From Go to CFO
Hosted by [axr] Recruitment & Search
A Podcast for aspiring finance leaders looking to take that next step in their careers. Hosted by [axr] Recruitment & Search Dave Goldbach & Kunal Gupta, this podcast will give you a unique insight into what it takes to become a successful CFO.
20 episodes · publishes fortnightly · latest 2026-02-26
Rank
#102
Substance
42.0
/ 100
Why it scores where it does
From Go to CFO ranks #102 on The B2B Podcast Index with a substance score of 42.0 out of 100, scored across 3 recent episodes. It scores highest on guest caliber and specificity & evidence. James Mitchell is a genuine practitioner who has executed PE-backed turnarounds, trade sales, an IPO preparation, and a CFO-to-CEO transition across multiple industries—not a repeat podcast guest or theoretical thought leader. His seniority is real, though his roles are mid-market rather than large-cap scale, and the transcript never surfaces the depth of impact one would hope for from that breadth of experience.
The five-dimension breakdown
Averaged across 3 recently scored episodes, with cited evidence.
Insight Density
7.3 / 20The episode is largely a career retrospective with general career-development platitudes. A few operationally interesting moments—the boardroom lockdown during the trade sale, the CEO-ownership feeling—stand out, but they are outnumbered by throat-clearing and self-evident advice that a mid-career finance professional would already know.
“We called the entire team into the boardroom and locks the boardroom down. And theoretically the money was meant to arrive like half an hour later. Money hadn't arrived for four hours. We were walking them backwards and forwards to the toilet, getting them lunch”

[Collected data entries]
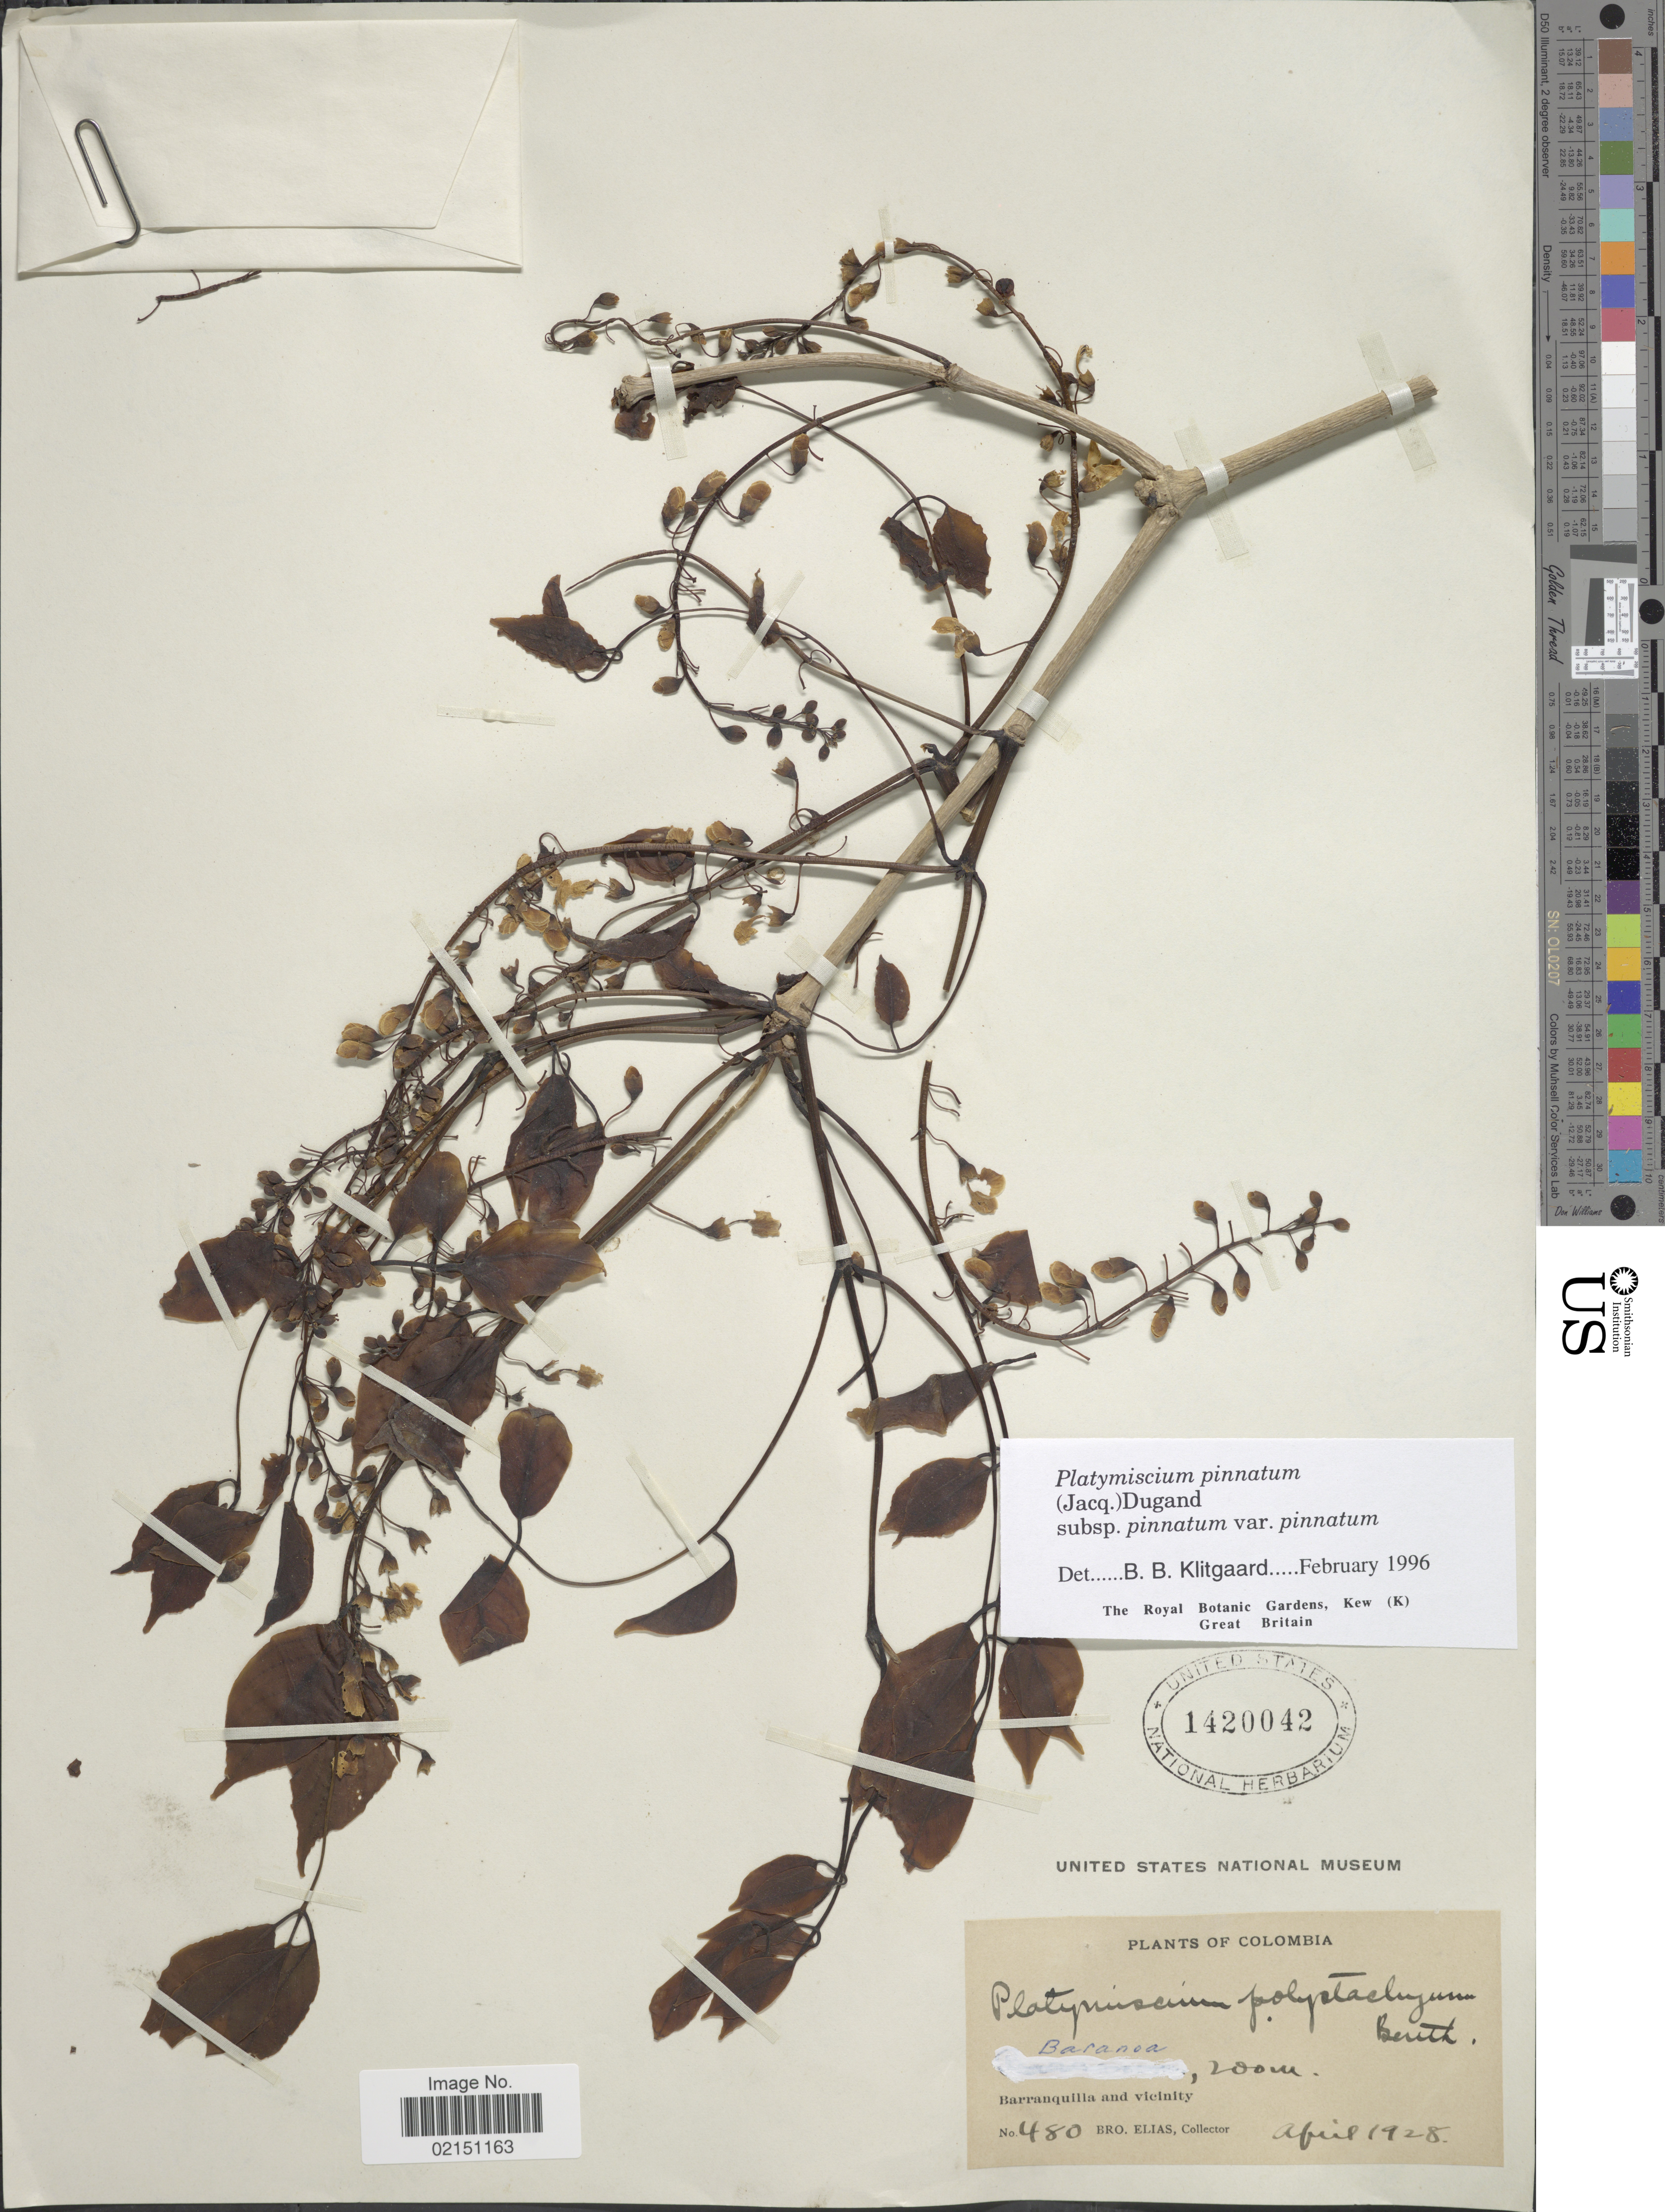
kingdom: Plantae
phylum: Tracheophyta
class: Magnoliopsida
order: Fabales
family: Fabaceae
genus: Platymiscium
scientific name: Platymiscium pinnatum var. pinnatum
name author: (Jacq.)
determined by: Klitgaard, B. B.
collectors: Bro. Elias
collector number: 480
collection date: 1928-04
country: Colombia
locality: Baranoa. Barranquilla and vicinity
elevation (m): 200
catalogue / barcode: US 1420042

_WHAT IS ASKED_
Please write the next part of the podcast scorecard for From Go to CFO, starting after the quoted line that ends "getting them lunch".

_TASK OUTPUT_
“transformation, the difference between what a transformation really is a mindset You've got to realize that your current position is unsustainable”
Originality
6.3 / 20Almost all advice is recycled standard fare—network more, take risks, be curious, don't stagnate. The one mildly contrarian nudge (push CFOs toward front-of-business rather than other back-office functions) and the observation about the emotional ownership shift when becoming CEO have some freshness but are not developed into a distinctive framework or argument.
“I would try and get into the front of the business. So operations Sales go really understand what's going on out in, what's driving the revenue streams”
“The surprise that I found of becoming CEO...when you become CEO, your role or connection with the organization changed. For me, it feels like it's yours.”
Guest Caliber
12.3 / 20James Mitchell is a genuine practitioner who has executed PE-backed turnarounds, trade sales, an IPO preparation, and a CFO-to-CEO transition across multiple industries—not a repeat podcast guest or theoretical thought leader. His seniority is real, though his roles are mid-market rather than large-cap scale, and the transcript never surfaces the depth of impact one would hope for from that breadth of experience.
“I went in as cfo, possible successor to the CEO and successfully did that...Went in, rectified the finance but then whole business wide business transformation. The business was in a downward spiral. We turned that round, became sustainable, positive cash flow, positive earnings”
“It was PE backed and then it became international US company backed”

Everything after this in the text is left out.